Posted by on Dec 22, 2013 in books, gifts, Wayfinding | 0 comments

Wayfinding-themed Holiday Gift Ideas

‘Tis the season to find your way to the perfect holiday gift for each person on your list.

Here are three wayfinding-themed offerings for your favorite wayfinding whizzes and directionally challenged counterparts.

1) A Brooklyn-based company “Uncommon Goods” features a slew of map-inspired gifts including the city map puzzle shown below ($20). Prices are all over the map, with a number of products under $50.

2) Here’s another navigation-themed holiday gift idea: books about maps.

There’s something for everyone in the must-read list of map books culled by

Here are a few — too big to stuff in a stocking, but sure to be appreciated nonetheless:

“How to Lie with Maps,” by Mark Monmonier

“From Here to There,” by Hand Drawn Map Association

“Transit Maps of the World,” by Mark Ovenden

“Maphead,” by Ken Jennings

“The Mapmakers,” by John Noble Wilford

And one more, just for fun: “The Map as Art: Contemporary Artists Explore Cartography,” by Katharine Harmon

3) Our final holiday gift suggestion is for the directionally challenged people on your list: their very own copy of “Directional Sense: How to Find Your Way Around,“ by Jan Carpman and Myron Grant. This friendly, illustrated, award-winning guide is just the thing for the perpetually turned-around.

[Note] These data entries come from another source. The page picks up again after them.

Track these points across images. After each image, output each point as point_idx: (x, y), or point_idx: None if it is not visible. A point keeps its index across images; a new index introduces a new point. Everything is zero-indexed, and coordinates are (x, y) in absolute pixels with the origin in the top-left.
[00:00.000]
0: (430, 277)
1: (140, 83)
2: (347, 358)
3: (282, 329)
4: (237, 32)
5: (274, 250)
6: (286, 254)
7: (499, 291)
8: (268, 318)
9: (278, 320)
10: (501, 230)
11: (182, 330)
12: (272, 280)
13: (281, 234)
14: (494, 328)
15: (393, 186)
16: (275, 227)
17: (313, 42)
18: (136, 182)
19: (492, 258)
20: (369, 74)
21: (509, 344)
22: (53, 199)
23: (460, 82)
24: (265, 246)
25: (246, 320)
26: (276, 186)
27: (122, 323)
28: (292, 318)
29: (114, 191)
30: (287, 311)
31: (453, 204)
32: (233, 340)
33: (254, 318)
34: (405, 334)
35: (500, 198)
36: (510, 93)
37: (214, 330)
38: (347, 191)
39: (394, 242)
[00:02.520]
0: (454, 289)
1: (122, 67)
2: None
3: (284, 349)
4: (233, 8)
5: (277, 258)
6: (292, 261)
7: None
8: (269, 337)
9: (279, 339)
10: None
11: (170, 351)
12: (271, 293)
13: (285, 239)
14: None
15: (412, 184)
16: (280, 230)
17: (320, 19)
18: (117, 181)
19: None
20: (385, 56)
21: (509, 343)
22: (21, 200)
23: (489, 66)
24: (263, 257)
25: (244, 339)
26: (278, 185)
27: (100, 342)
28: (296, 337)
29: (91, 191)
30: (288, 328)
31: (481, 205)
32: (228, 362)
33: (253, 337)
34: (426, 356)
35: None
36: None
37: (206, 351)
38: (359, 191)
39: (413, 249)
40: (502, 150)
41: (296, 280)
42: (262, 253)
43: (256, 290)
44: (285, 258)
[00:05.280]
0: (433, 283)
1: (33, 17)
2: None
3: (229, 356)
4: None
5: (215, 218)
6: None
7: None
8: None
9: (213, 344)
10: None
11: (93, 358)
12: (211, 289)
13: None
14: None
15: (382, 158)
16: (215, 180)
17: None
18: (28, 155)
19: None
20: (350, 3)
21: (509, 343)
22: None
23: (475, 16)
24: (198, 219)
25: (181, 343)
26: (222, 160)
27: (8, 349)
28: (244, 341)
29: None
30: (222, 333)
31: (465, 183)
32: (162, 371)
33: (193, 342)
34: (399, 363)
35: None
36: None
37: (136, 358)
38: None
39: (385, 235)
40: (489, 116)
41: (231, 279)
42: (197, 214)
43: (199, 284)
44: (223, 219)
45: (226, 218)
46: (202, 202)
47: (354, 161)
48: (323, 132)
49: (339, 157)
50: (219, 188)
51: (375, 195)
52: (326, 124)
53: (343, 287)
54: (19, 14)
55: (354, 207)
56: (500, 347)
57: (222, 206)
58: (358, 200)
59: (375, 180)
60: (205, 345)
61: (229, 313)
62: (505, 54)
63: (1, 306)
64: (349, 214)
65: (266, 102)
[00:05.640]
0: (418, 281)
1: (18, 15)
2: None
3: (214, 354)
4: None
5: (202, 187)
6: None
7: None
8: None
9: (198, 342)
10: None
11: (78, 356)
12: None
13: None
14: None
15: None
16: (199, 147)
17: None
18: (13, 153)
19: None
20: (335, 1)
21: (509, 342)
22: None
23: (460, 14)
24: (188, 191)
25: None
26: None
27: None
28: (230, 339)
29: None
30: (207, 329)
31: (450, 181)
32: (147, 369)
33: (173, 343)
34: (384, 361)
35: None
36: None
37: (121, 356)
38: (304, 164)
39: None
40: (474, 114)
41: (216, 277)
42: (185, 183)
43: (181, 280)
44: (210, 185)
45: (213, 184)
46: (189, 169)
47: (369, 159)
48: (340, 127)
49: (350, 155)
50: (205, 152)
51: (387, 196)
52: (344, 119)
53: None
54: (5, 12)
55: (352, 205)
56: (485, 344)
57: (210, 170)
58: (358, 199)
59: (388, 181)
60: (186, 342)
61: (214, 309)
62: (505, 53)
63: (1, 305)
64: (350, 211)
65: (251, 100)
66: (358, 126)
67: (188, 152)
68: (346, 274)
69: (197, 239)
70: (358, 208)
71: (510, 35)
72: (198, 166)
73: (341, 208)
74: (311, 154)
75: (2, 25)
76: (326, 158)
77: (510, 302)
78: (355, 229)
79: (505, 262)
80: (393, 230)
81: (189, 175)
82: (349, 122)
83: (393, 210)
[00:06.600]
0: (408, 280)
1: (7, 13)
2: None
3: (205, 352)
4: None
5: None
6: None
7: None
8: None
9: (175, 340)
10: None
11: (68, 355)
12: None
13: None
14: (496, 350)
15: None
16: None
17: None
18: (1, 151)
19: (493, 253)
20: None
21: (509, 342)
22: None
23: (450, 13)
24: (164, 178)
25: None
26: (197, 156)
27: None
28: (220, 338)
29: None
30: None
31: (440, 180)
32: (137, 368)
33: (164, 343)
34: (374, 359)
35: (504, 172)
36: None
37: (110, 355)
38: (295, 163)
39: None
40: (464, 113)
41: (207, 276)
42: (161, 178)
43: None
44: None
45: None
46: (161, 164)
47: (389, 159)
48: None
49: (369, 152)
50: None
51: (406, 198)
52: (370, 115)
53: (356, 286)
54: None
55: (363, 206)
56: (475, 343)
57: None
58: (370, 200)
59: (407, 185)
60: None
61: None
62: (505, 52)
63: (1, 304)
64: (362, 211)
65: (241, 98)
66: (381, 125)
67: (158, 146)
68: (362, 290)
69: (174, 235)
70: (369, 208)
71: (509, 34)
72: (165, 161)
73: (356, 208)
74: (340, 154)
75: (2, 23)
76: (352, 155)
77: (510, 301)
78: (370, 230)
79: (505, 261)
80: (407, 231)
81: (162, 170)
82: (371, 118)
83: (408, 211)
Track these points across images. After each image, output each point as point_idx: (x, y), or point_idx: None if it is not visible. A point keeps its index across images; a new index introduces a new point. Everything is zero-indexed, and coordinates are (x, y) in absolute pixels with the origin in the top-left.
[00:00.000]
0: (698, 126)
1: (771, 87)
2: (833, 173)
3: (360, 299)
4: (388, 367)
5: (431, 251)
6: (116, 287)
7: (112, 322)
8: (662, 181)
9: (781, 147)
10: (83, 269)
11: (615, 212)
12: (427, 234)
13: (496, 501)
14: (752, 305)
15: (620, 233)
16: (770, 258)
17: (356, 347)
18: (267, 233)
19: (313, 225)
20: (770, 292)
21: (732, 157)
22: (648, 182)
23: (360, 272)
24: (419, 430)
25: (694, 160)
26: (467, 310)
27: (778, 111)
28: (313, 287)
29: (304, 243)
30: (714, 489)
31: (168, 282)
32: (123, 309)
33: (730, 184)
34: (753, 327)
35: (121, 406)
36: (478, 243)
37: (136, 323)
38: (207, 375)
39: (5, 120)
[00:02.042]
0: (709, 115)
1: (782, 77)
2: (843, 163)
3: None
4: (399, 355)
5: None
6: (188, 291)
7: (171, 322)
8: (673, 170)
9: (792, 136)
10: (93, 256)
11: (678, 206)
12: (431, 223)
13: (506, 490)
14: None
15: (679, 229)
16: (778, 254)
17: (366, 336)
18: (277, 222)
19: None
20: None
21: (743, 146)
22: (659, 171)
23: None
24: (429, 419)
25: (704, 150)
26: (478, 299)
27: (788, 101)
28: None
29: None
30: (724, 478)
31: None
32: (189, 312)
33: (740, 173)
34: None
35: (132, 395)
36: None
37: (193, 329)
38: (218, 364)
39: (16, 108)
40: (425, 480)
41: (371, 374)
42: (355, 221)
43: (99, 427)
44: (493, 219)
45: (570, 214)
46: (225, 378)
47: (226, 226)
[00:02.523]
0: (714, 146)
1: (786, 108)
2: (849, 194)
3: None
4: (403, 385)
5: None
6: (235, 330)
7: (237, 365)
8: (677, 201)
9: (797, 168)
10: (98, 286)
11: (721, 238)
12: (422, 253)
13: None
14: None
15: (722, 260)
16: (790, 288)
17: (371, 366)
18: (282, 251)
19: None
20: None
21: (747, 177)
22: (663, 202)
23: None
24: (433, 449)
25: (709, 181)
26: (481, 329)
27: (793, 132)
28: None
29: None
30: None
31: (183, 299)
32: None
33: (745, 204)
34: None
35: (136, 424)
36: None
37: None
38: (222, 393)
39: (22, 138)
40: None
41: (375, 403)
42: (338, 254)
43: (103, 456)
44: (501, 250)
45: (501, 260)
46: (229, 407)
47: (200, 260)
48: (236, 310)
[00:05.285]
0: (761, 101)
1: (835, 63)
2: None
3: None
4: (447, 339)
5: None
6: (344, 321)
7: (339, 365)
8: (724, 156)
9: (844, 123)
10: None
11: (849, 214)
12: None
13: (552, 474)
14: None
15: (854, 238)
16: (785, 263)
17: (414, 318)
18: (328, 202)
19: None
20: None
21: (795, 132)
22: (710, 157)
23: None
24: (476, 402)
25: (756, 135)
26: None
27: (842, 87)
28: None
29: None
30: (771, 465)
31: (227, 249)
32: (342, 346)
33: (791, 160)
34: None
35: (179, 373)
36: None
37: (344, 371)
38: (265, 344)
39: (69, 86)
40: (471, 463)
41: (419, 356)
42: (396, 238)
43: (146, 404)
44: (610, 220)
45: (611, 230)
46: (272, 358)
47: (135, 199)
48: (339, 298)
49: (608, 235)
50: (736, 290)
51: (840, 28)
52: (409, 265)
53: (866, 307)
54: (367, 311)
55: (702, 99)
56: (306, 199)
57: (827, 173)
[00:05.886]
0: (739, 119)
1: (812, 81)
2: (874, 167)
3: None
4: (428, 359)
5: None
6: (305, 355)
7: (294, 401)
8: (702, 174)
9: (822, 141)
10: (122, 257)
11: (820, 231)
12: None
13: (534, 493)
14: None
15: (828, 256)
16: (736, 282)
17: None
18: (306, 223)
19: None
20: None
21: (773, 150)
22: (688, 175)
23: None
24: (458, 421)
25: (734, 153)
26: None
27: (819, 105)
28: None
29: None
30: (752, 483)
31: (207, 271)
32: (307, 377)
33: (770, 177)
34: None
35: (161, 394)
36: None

Directionally challenged people often think they’re the only ones who can’t jump in the car and effortlessly drive to a destination or tackle an unfamiliar, multi-storey building and find their way easily and comfortably. They consider wayfinding an almost magical ability: a “sense” they were born without.

Our book demystifies wayfinding and explains that it involves skills that can and must be learned. Using humor, photos, and stories from people who can’t find their way out of (you guessed it) a paper bag, we take readers through the nitty-gritty, step-by-step tasks that go into personal navigation.

“Directional Sense” can help improve your directionally challenged loved one’s self-esteem and confidence, along with his or her finesse at getting from here to there. And that’s a pretty great gift, indeed.